Die Bundesregierung und das Robert-Koch-Institut sprechen spätestens seit dem 10. März 2020 von einer „Epidemie“. Eine gerichtliche Entscheidung, ob das Coronavirus ein Fall „höherer Gewalt“ ist und ab welchem Zeitpunkt sowie für welche Regionen im Einzelnen davon auszugehen ist, steht jedoch noch aus.

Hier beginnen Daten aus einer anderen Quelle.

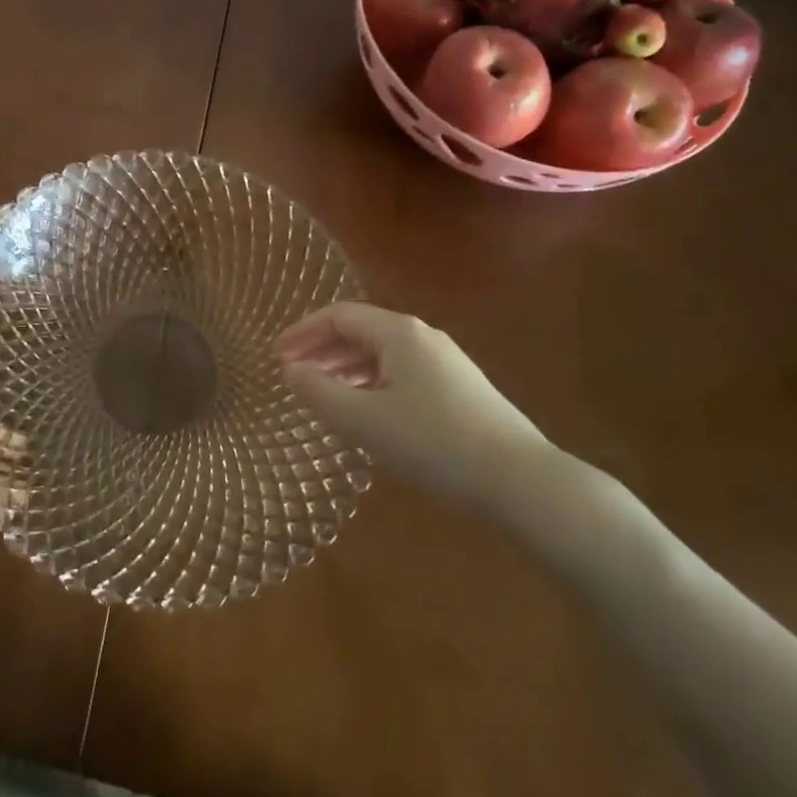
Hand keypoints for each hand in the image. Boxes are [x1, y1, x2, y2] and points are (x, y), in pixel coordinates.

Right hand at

Rechtlich bedeutet das Vorliegen höherer Gewalt, dass der jeweils Leistungspflichtige regelmäßig für die Zeit des Force Majeure-Ereignisses von seiner Pflicht zur Leistung vorübergehend frei wird bzw. sich Leistungsfristen verlängern können. Damit treffen die Auswirkungen und Schäden des Force Majeure-Ereignisses die Parteien jeweils selbst. Je nach Gestaltung der Klausel ist es den Parteien erlaubt, sich bei länger anhaltenden Leistungshindernissen auch vom Vertrag zu lösen. Zu berücksichtigen ist aber, dass die zur charakteristischen Leistung (Lieferung, Veranstaltungsdurchführung, Transport usw.) verpflichtete Partei alles Zumutbare tun muss, um den Eintritt des Force Majeure-Ereignisses zu verhindern bzw. zu überwinden. Sie bzw. Ihr Unternehmen treffen insoweit insbesondere Vorsorge-, Sorgfalts- und u.U. Ersatzbeschaffungspflichten. Daher schließt ein generelles Force Majeure-Ereignis auch nicht ohne weiteres Schadensersatzansprüche des Vertragspartners aus. Dies gilt vor allem dann, wenn eine Garantie oder ein besonderes Leistungsrisiko übernommen wurde.
Trotz des generellen Pandemiecharakters des Coronavirus im jetzigen Stadium des Ausbruchs muss außerdem stets im Einzelfall geprüft werden:
Enthält das jeweilige Vertragsverhältnis eine Force-Majeure-Klausel?
Erfasst diese explizit oder im Zuge der Auslegung Pandemien und Epidemien?
Ist das konkrete Leistungshindernis (Produktions- oder Lieferungsausfall, Transportprobleme, Veranstaltungsabsage usw.) unmittelbar (z.B. aufgrund behördlicher Schließungsanordnung der Produktionsanlage oder Veranstaltungsverbot) oder nur mittelbar auf das Coronavirus zurückzuführen? Die Übergänge können – auch aufgrund der sich stetig ändernden Sach- und Erkenntnislage – fließend sein.
Darüber hinaus können Force Majeure-Klauseln, die zu weitgehend geregelt sind, in Form von Allgemeinen Geschäftsbedingungen unwirksam sein. Unter Umständen kann dies dazu führen, dass sich derjenige, der die Allgemeinen Geschäftsbedingungen gestellt hat, nicht auf „Force Majeure“ aufgrund der Auswirkungen des Coronavirus berufen kann.
Schlussendlich muss die Vertragspartei, die sich auf Force Majeure wegen des Coronavirus beruft, alle Informations-, Anzeige- und Nachweispflichten einhalten. Daher sollte eine Force Majeure-Einwendung nicht nur rechtzeitig, sondern auch in rechtlicher als auch tatsächlicher Hinsicht fundiert erfolgen.